Churches rarely, if ever, hold revival meetings anymore for dozens of reasons or excuses depending on your perspective. Whether we utilize the methodology of the past or not does not change the deep need for God to bring a fresh cleansing and move among us. Indeed, I would suggest that the need is greater than I have seen in my lifetime.

In fact, I would go so far as to say we are past the need for revival. Spiritual awakening in our churches, state, and nation is greatly needed. I could take up considerable space cursing the darkness and enumerating the reasons why we don’t just need revival in a few churches here and there, but that we need an awakening that shakes our nation. For my readers, I don’t think I need to press the point—you already know.

I deeply appreciate our Southern Baptist Convention President Ronnie Floyd calling us to “Join the Movement.” He is asking us to join him in praying for spiritual awakening. He states, “While this world is experiencing multiple crises and our own nation has a few of its own, our greatest crisis is spiritual. Each born-again, evangelical believer should be praying daily for our nation to experience a spiritual awakening…We need the mighty manifested presence of God in our lives…We need the mighty manifested presence of God and His glory all over the church. When we are experiencing these moments with God, by His Sovereign grace, we pray our Lord gives our nation a Great Awakening.”

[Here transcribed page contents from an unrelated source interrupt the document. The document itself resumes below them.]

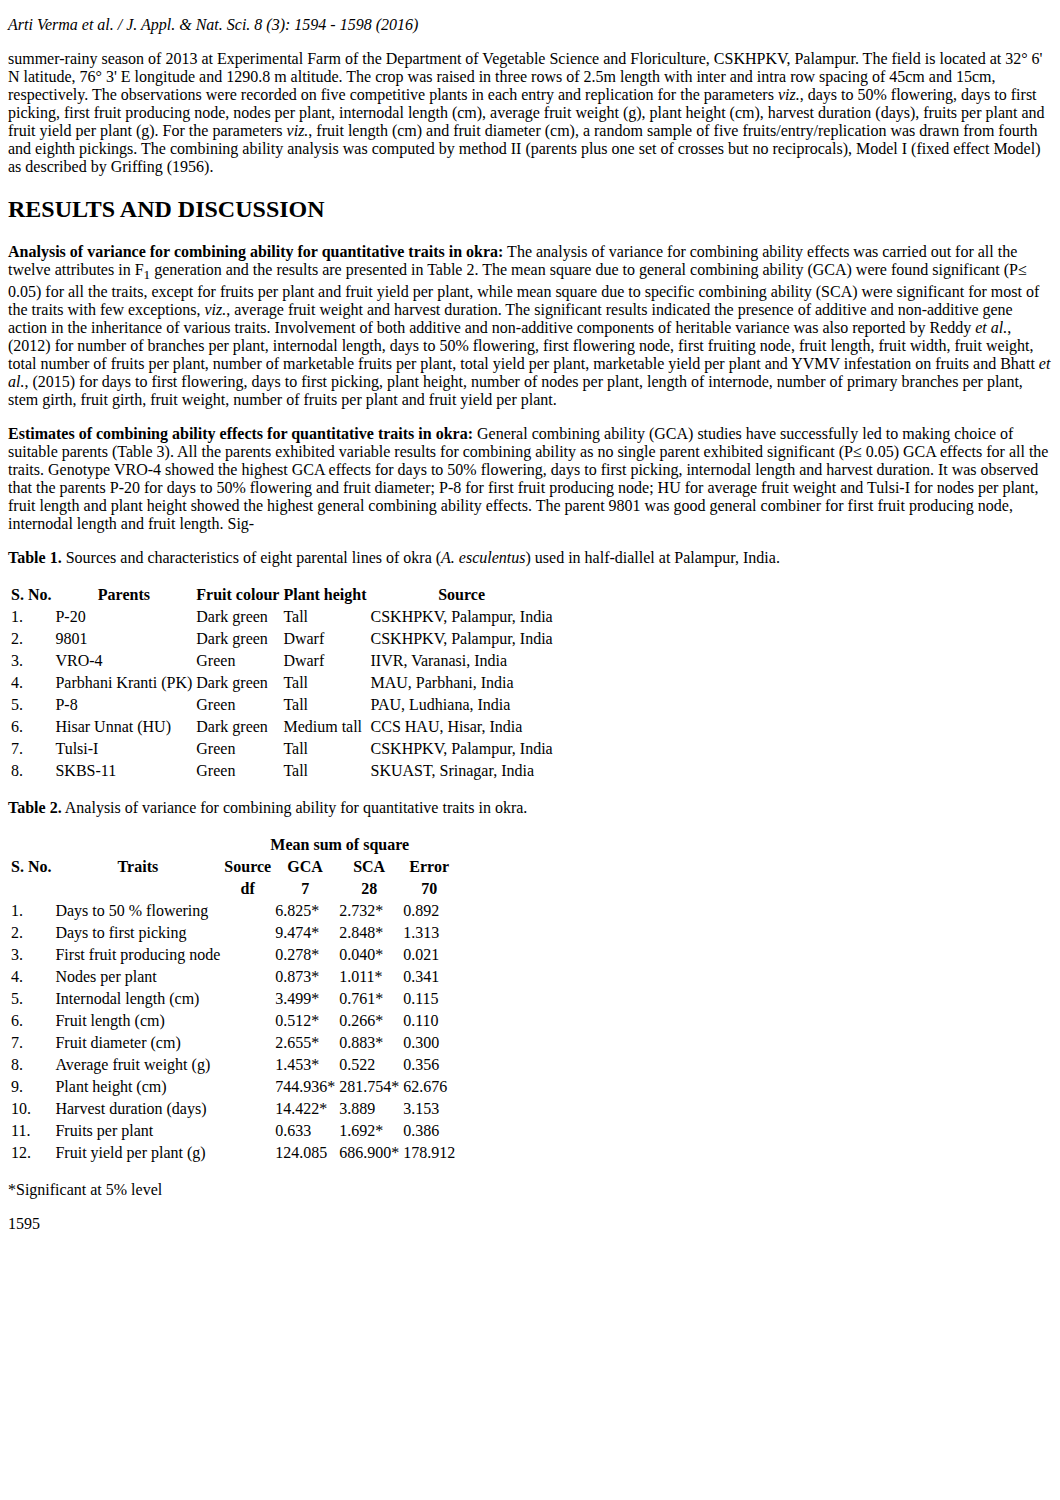Arti Verma et al. / J. Appl. & Nat. Sci. 8 (3): 1594 - 1598 (2016)
summer-rainy season of 2013 at Experimental Farm of the Department of Vegetable Science and Floriculture, CSKHPKV, Palampur. The field is located at 32° 6' N latitude, 76° 3' E longitude and 1290.8 m altitude. The crop was raised in three rows of 2.5m length with inter and intra row spacing of 45cm and 15cm, respectively. The observations were recorded on five competitive plants in each entry and replication for the parameters viz., days to 50% flowering, days to first picking, first fruit producing node, nodes per plant, internodal length (cm), average fruit weight (g), plant height (cm), harvest duration (days), fruits per plant and fruit yield per plant (g). For the parameters viz., fruit length (cm) and fruit diameter (cm), a random sample of five fruits/entry/replication was drawn from fourth and eighth pickings. The combining ability analysis was computed by method II (parents plus one set of crosses but no reciprocals), Model I (fixed effect Model) as described by Griffing (1956).
RESULTS AND DISCUSSION
Analysis of variance for combining ability for quantitative traits in okra: The analysis of variance for combining ability effects was carried out for all the twelve attributes in F1 generation and the results are presented in Table 2. The mean square due to general combining ability (GCA) were found significant (P≤ 0.05) for all the traits, except for fruits per plant and fruit yield per plant, while mean square due to specific combining ability (SCA) were significant for most of the traits with few exceptions, viz., average fruit weight and harvest duration. The significant results indicated the presence of additive and non-additive gene action in the inheritance of various traits. Involvement of both additive and non-additive components of heritable variance was also reported by Reddy et al., (2012) for number of branches per plant, internodal length, days to 50% flowering, first flowering node, first fruiting node, fruit length, fruit width, fruit weight, total number of fruits per plant, number of marketable fruits per plant, total yield per plant, marketable yield per plant and YVMV infestation on fruits and Bhatt et al., (2015) for days to first flowering, days to first picking, plant height, number of nodes per plant, length of internode, number of primary branches per plant, stem girth, fruit girth, fruit weight, number of fruits per plant and fruit yield per plant.
Estimates of combining ability effects for quantitative traits in okra: General combining ability (GCA) studies have successfully led to making choice of suitable parents (Table 3). All the parents exhibited variable results for combining ability as no single parent exhibited significant (P≤ 0.05) GCA effects for all the traits. Genotype VRO-4 showed the highest GCA effects for days to 50% flowering, days to first picking, internodal length and harvest duration. It was observed that the parents P-20 for days to 50% flowering and fruit diameter; P-8 for first fruit producing node; HU for average fruit weight and Tulsi-I for nodes per plant, fruit length and plant height showed the highest general combining ability effects. The parent 9801 was good general combiner for first fruit producing node, internodal length and fruit length. Sig-
Table 1. Sources and characteristics of eight parental lines of okra (A. esculentus) used in half-diallel at Palampur, India.
| S. No. | Parents | Fruit colour | Plant height | Source |
| --- | --- | --- | --- | --- |
| 1. | P-20 | Dark green | Tall | CSKHPKV, Palampur, India |
| 2. | 9801 | Dark green | Dwarf | CSKHPKV, Palampur, India |
| 3. | VRO-4 | Green | Dwarf | IIVR, Varanasi, India |
| 4. | Parbhani Kranti (PK) | Dark green | Tall | MAU, Parbhani, India |
| 5. | P-8 | Green | Tall | PAU, Ludhiana, India |
| 6. | Hisar Unnat (HU) | Dark green | Medium tall | CCS HAU, Hisar, India |
| 7. | Tulsi-I | Green | Tall | CSKHPKV, Palampur, India |
| 8. | SKBS-11 | Green | Tall | SKUAST, Srinagar, India |
Table 2. Analysis of variance for combining ability for quantitative traits in okra.
| S. No. | Traits | Mean sum of square |
| --- | --- | --- |
| Source | GCA | SCA | Error |
| df | 7 | 28 | 70 |
| 1. | Days to 50 % flowering | | 6.825* | 2.732* | 0.892 |
| 2. | Days to first picking | | 9.474* | 2.848* | 1.313 |
| 3. | First fruit producing node | | 0.278* | 0.040* | 0.021 |
| 4. | Nodes per plant | | 0.873* | 1.011* | 0.341 |
| 5. | Internodal length (cm) | | 3.499* | 0.761* | 0.115 |
| 6. | Fruit length (cm) | | 0.512* | 0.266* | 0.110 |
| 7. | Fruit diameter (cm) | | 2.655* | 0.883* | 0.300 |
| 8. | Average fruit weight (g) | | 1.453* | 0.522 | 0.356 |
| 9. | Plant height (cm) | | 744.936* | 281.754* | 62.676 |
| 10. | Harvest duration (days) | | 14.422* | 3.889 | 3.153 |
| 11. | Fruits per plant | | 0.633 | 1.692* | 0.386 |
| 12. | Fruit yield per plant (g) | | 124.085 | 686.900* | 178.912 |
*Significant at 5% level
1595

We often decry the remarkable speed of decline in the moral and ethical breakdown of our culture, but in truth, the salt has lost its saltiness. The hope for the nation is a revived, no, awakened church—a church where holiness is not a forgotten concept, a church not based on convenience but commitment. The answer for the culture is an awakened and revived church; a church where the Holy Spirit moves with power in cleansing of saints and conversion of sinners.

More than 100 years have passed since there was a sweeping nationwide awakening. Greg Frizzell, Baptist General Convention of Oklahoma (BGCO) prayer and spiritual awakening specialist, suggests that if we experienced an awakening of the magnitude of the past, we would see as many as 30 million new believers flood our churches. That number seems unimaginable, but with God, all things are possible. Just remember, our God is not reluctant. He longs to send awakening upon a people who are ready to receive.

Our BGCO President, Nick Garland, and I are calling for a day of prayer and fasting for an awakening in our churches, state, and nation. On Oct. 20, we are asking for pastors and church staff to join us at Moore, First to pray and fast for an awakening. Most of all, we are to lift our voices in unison for God to begin revival in the leaders. Our cry will be, “Lord, send a revival and let it begin in ME!”

All of us can dedicate Oct. 20 as a day of prayer and fasting. I ask you to encourage your pastor and staff to join Nick and me at Moore, First for a unified time of extraordinary prayer and fasting.